→ **EXERCISE PASSAGE**:

Content starts

Auxin production was determined using Luria Bertani broth containing 5 mM L-tryptophan (Sigma-Aldrich) (LB+Try) [25]. Bacteria were inoculated into 1 mL of LB+Try in a 1.7 mL tube and incubated in the dark at 25°C for 2 days. The growth medium containing each isolate was centrifuged for 5 min at 10, 000 × g to remove bacterial cells. A 500 μL free culture supernatant was mixed with 500 μL Salkowski reagent [26] then incubated at room temperature for 25 min to stabilize the colour change. The ability of bacteria to produce auxin was determined by visually comparing pink colour intensity. The media changed from pale yellow to pink that indicated the presence of auxin due to conversion of L-tryptophan to auxin by the bacteria. To ensure detection was consistent, isolate W9R21, W9R23A, W2MS31, W7R11, bacteria which showed strong, medium, low, and no auxin production respectively, were used as control isolates.

Content ends

→ **DATASET CONTENT**:
Content starts

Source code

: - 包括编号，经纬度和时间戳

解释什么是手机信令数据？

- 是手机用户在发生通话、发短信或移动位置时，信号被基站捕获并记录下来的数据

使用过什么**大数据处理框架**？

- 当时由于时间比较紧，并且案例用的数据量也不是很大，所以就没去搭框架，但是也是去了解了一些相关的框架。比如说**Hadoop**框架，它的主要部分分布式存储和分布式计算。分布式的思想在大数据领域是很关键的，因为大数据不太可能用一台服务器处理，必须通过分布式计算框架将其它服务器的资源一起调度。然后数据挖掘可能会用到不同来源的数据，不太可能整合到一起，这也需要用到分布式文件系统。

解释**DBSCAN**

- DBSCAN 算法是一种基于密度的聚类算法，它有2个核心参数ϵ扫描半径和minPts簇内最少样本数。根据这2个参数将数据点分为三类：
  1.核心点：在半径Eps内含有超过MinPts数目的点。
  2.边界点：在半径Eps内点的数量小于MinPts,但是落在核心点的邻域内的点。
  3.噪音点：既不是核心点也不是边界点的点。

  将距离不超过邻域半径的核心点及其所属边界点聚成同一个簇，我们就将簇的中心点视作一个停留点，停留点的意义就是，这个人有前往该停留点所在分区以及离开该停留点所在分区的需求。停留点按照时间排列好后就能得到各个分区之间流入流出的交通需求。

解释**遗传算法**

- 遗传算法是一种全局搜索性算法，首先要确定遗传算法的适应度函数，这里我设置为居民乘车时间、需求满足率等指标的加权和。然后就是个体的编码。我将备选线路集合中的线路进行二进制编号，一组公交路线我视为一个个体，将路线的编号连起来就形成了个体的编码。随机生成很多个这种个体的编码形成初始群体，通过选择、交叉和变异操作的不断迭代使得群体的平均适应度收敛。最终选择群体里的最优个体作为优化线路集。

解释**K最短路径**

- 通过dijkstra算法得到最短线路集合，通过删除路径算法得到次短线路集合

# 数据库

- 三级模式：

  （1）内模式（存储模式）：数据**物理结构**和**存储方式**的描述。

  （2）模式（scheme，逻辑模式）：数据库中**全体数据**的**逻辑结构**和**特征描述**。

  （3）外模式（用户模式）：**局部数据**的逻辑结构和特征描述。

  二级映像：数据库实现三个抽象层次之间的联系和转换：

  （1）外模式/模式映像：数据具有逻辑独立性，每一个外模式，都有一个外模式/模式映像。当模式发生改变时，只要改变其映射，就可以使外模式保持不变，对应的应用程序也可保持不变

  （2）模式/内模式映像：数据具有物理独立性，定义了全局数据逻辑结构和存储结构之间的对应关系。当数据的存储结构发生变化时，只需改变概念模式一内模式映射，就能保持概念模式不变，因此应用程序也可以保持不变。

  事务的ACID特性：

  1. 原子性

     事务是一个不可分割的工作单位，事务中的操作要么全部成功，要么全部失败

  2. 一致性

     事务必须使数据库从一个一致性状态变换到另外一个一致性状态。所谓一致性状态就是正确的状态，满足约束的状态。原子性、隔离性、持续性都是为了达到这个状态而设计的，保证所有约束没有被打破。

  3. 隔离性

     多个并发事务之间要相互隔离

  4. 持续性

Content ends

→ **PROBLEM STATEMENT**:
In the passage on measuring auxin production, what color change in the medium indicated that auxin was present?

→ **ANSWER FOR THIS EXERCISE**:
The medium changed from pale yellow to pink.